İki yıl önce yaşadığımız bu tecrübe, son 1 yıl içerisinde Türkiye’de oldukça popüler olmaya başladı. CryptoWall isimli bir saldırı, Türkiye’de yerel bir şebeke tarafından destek bulmuş olacak ki, saldırı yöntemlerini değiştirerek, daha inandırıcı yollar bulmaya başladılar. Kimi zaman adınıza gelen bir kargonun bildirimi, kimi zaman da henüz ödenmemiş bir iletişim faturası olarak e-posta iletilerinde ekli olarak geldiler. Üstelik saldırganlar artık yalnızca ofis dosyalarını değil, resim, müzik ve video dosyalarını da şifrelemeye başladılar. Böylece kullanıcıların kişisel arşivlerini şifreleyerek onlardan koparacakları fidyeyi artırmaya çalıştılar.
Derin Web
Saldırganların bu kadar cüretkar olabilmelerinin altında hem şebekelerin çok büyük olması hem de Derin Web’in gittikçe zor takip edilebiliyor olması yatıyor. Eğer halen bu terimi duymadıysanız, “Deep Web”in ne olduğuna internetten bakarak bir fikir sahibi olabilirsiniz. Ziyaret ettiğiniz web sayfaları, e-posta trafiği ve diğer kurumsal internet trafiği aslında buzdağının üst kısmını temsil ediyor. Hemen suya yakın kısımda ise Torrent ve dosya paylaşım siteleri ve uygulamaları bulunuyor. Buzdağının derinleri ve daha kabarık tarafında ise Deep Web dediğimiz tüm illegal iletişimin sağlandığı büyük şebeke var. Özel bir yazılım (TOR tarayıcı) ile girilebilen bu alanda yapılan tüm alışverişler Bitcoin gibi dijital para birimleri ile yapılıyor. Paranın nereye gittiği ve kimlerin eline ulaştığını takip etmek çok zor. Bu yüzden siz fidye isteyenlere para gönderdiğinizde, bunu geri dönüşü ya da takibi mümkün değil. Dosyalarınızın kurtarılması ise karşınızdaki kişinin insafına bağlı. Şu ana kadar insaflı hikayeler kadar insafsız olanları da dinledik. Yani fidye vererek dijital arşivinizi kurtarmak yarı yarıya bir risk almak.

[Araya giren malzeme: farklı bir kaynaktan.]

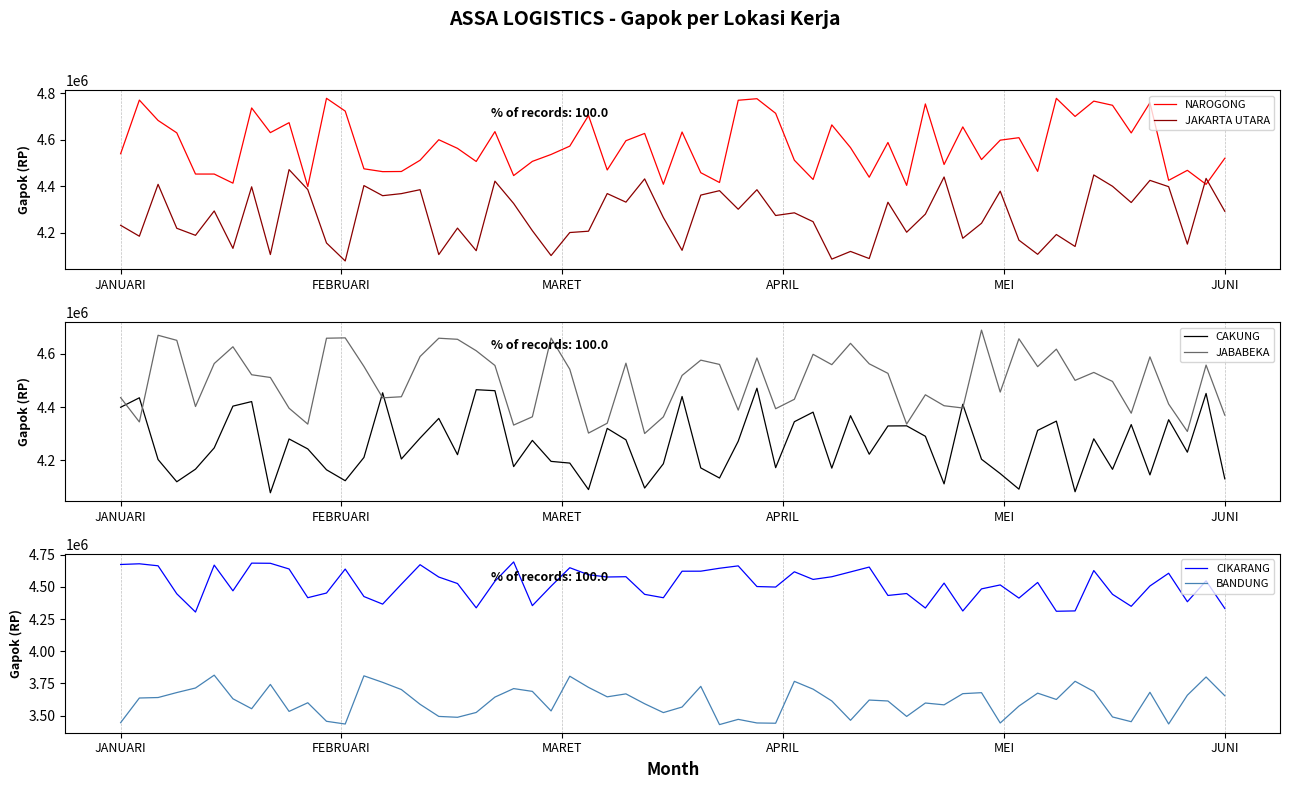

How many lines are shown in the chart?

6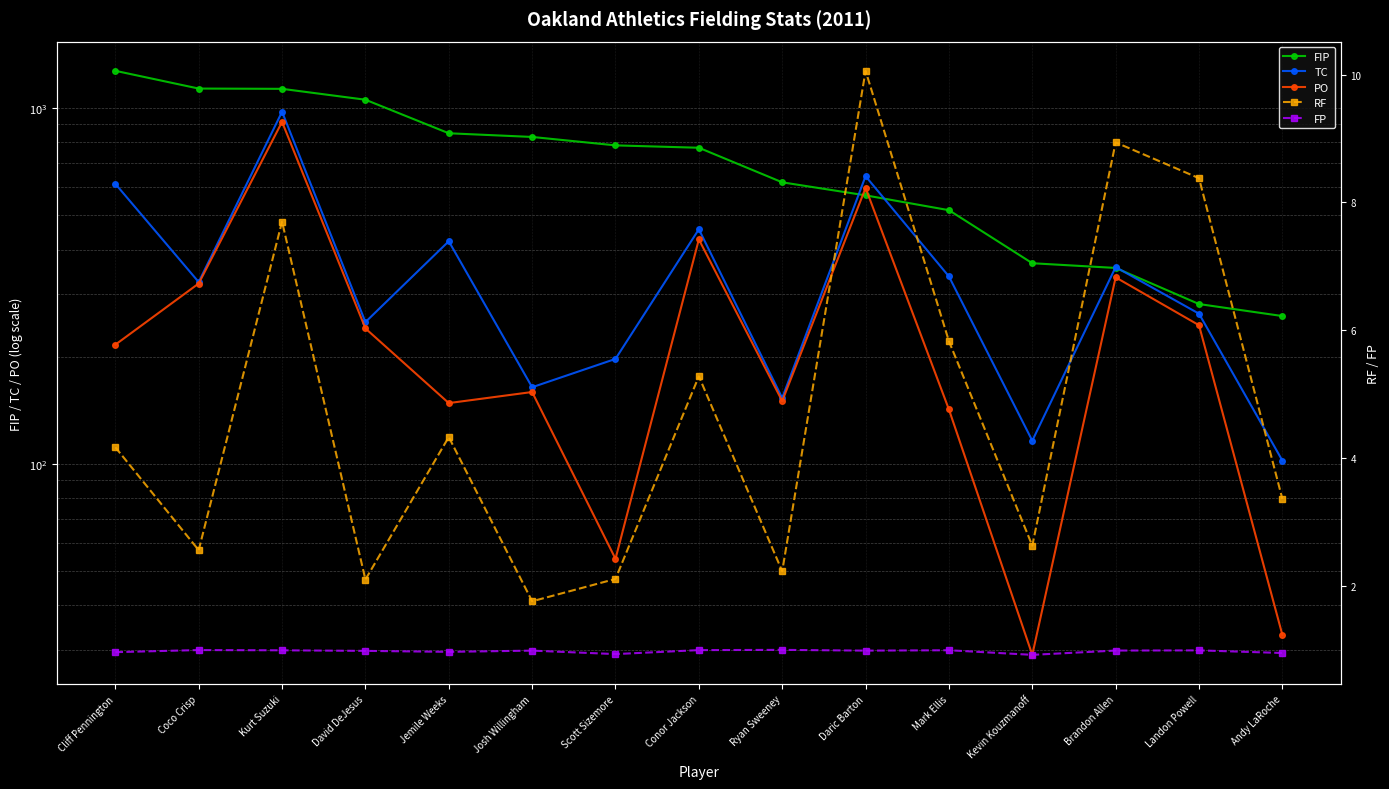

Does the chart display data point markers on the line(s)?

Yes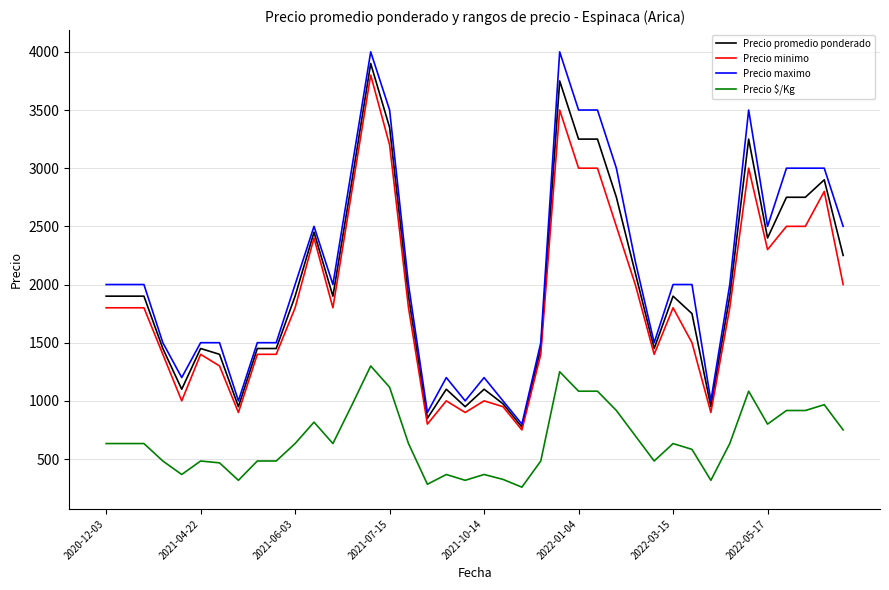

True or false: Precio minimo and Precio $/Kg cross at least once.

False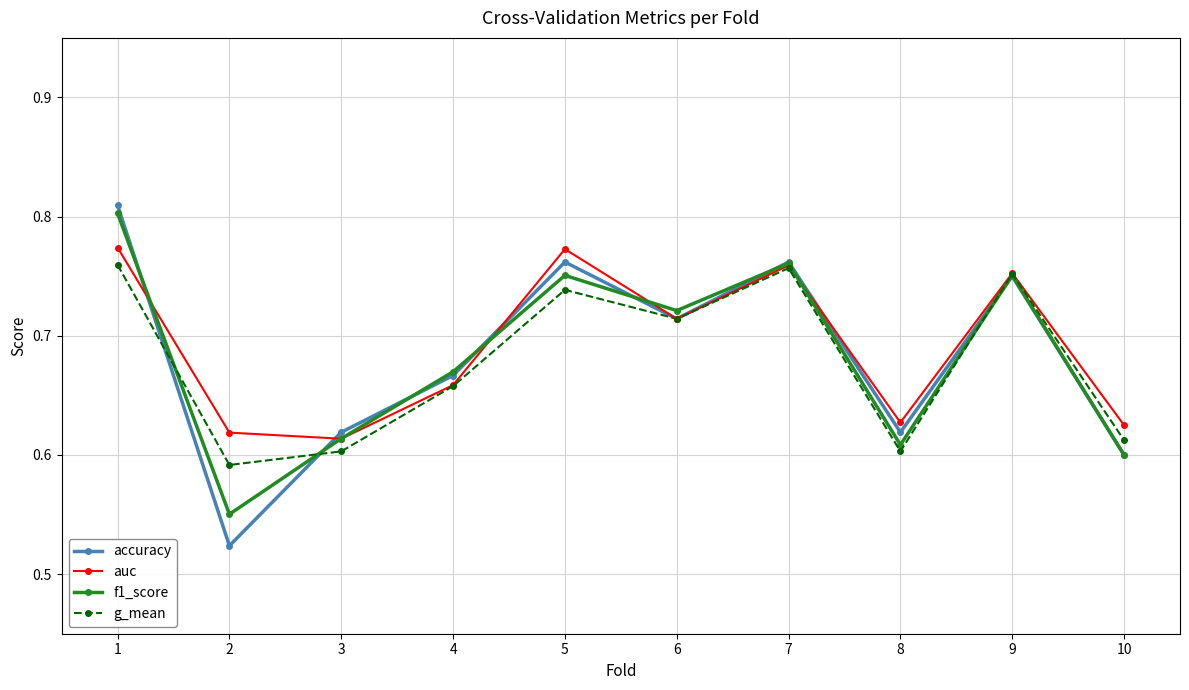

At how many categories does at least one series exceed 0?

10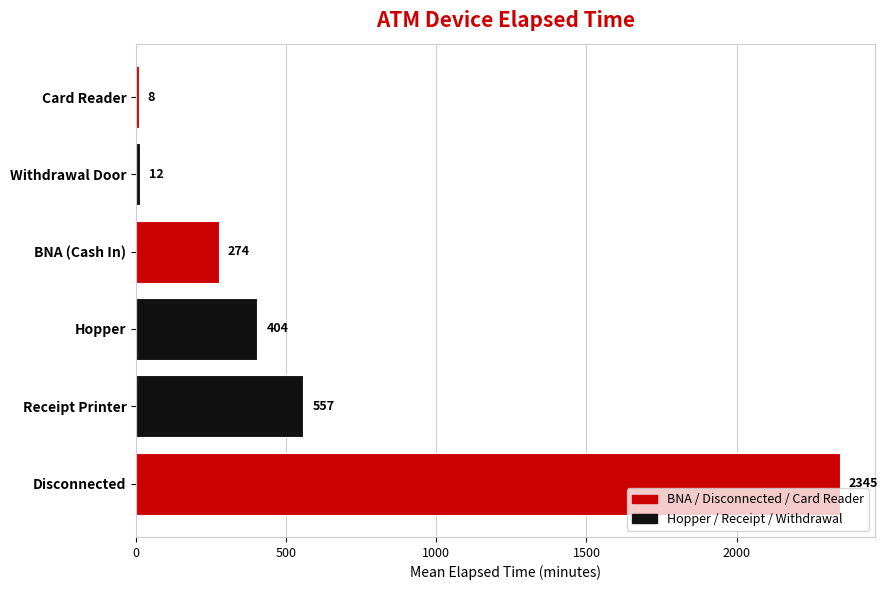

At which label is the value closest to 1176?

Receipt Printer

Dosya hırsızlarına karşı tedbirli olmakta ve şirket içerisinde bir güvenlik politikası oluşturmakta yarar var. Unutmayın, CryptoWall benzeri saldırılar yalnızca bir kişinin bilgisayarını değil, tüm ağı etkiliyor. Dolayısıyla ağa bağlı olan bir yedekten dosyaları kurtarmanız imkansız. Ancak bulut üzerine yedeklediğiniz dosyaları kurtarma şansınız olabilir. Bu çerçevede bulut servisleri ile çalışmak ve dosyaları ofis içerisindeki bilgisayardan kurtarıp daha güvenli bir yerde saklamak en mantıklı çözüm olacaktır.